== Page excerpt

Jacob Encountering Rachel with her Father’s Herds, Joseph Ritter Von Fuhrich, 1836. Österreichische Galerie Belvedere, Vienna, Austria.
For Sunday, July 27, 2014
Seventh Sunday After Pentecost (Proper 12)
My intention is to use this blog to share what God is working into my own life in the hopes that it will encourage the work of God in others and bind us together bind us together for the cause of the kingdom. This week, amidst so many remarkable insights and encouragements, the most important thing to share is the power of the gospel and prayer.
The power of the gospel (the good news of Jesus) is that it so aptly and completely captures our sinful condition while also providing an exit from it. This week we see Jacob attempting to execute on the scheme of stealing his brother Esau’s birthright, only to be out-schemed by his Uncle Laban (2). The message? We’re all a bunch of schemers but God is on to us! Yet at the same time he loves us deeply: “For I am convinced that neither death, nor life, nor angels, nor rulers, nor things present, nor things to come, nor powers, nor height, nor depth, nor anything else in all creation, will be able to separate us from the love of God in Christ Jesus our Lord” (Rom. 8:38,39). Amidst the painful brokenness of my scheming he invites me to draw on his strength: “Seek the LORD and his strength; seek his presence continually” (Psalm 105:4).
This is a great reminder as we see brokenness not only in ourselves but throughout our world. In recent days a Malaysian plane was shot down errantly over the Ukraine and there has been desecration of the human remains. Awful and abhorrent. Elsewhere Hamas has been lobbing rockets into Israel, Israel has invaded Gaza, and protests against Israel have sprung up in London and Paris. Israelis and Palestinians are fighting over tunnels dug under Israel’s security wall. Brokenness, horror, suffering, pain.

====
== Stored data

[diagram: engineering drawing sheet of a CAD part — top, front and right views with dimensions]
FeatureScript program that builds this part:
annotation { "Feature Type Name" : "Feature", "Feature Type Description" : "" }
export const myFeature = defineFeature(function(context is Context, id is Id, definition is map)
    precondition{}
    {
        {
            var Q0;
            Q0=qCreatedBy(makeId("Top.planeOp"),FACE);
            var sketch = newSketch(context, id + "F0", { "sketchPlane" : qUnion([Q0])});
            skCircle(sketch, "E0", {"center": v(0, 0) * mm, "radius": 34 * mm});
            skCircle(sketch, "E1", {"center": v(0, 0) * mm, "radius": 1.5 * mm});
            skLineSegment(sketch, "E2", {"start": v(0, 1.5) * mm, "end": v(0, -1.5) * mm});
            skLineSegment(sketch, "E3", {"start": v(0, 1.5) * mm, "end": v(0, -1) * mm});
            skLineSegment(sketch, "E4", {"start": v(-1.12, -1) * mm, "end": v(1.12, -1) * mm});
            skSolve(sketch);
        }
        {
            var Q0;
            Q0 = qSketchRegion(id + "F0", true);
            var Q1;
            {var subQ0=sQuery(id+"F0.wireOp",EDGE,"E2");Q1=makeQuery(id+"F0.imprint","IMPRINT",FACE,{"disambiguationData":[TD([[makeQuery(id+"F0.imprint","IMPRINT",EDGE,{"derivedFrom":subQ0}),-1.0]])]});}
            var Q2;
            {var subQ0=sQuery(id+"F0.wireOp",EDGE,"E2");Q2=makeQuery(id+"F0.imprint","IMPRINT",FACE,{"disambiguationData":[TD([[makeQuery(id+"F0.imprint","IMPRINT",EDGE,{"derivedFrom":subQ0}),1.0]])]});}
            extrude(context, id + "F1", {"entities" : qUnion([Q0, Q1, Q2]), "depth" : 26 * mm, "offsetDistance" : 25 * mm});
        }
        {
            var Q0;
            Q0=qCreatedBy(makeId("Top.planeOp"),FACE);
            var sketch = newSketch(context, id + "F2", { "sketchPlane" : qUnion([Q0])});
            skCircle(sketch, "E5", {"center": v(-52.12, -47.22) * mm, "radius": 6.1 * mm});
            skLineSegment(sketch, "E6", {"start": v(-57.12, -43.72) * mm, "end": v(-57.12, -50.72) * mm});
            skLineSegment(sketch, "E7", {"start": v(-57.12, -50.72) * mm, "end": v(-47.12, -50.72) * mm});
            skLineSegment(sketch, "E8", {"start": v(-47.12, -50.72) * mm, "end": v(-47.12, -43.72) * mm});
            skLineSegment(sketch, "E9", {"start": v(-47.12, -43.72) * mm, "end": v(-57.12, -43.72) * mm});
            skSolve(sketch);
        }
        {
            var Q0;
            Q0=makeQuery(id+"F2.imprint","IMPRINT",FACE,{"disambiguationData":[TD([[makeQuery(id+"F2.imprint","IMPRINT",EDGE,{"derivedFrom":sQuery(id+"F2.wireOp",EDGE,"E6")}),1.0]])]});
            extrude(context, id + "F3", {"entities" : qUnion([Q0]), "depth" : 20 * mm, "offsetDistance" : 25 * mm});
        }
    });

====

- Problem:
From the blog post, return the part that opens with the words containing "For Sunday, July" and closes with "gospel and prayer.". You can ignore the data; it isn't needed.

- Solved problem:
For Sunday, July 27, 2014
Seventh Sunday After Pentecost (Proper 12)
My intention is to use this blog to share what God is working into my own life in the hopes that it will encourage the work of God in others and bind us together bind us together for the cause of the kingdom. This week, amidst so many remarkable insights and encouragements, the most important thing to share is the power of the gospel and prayer.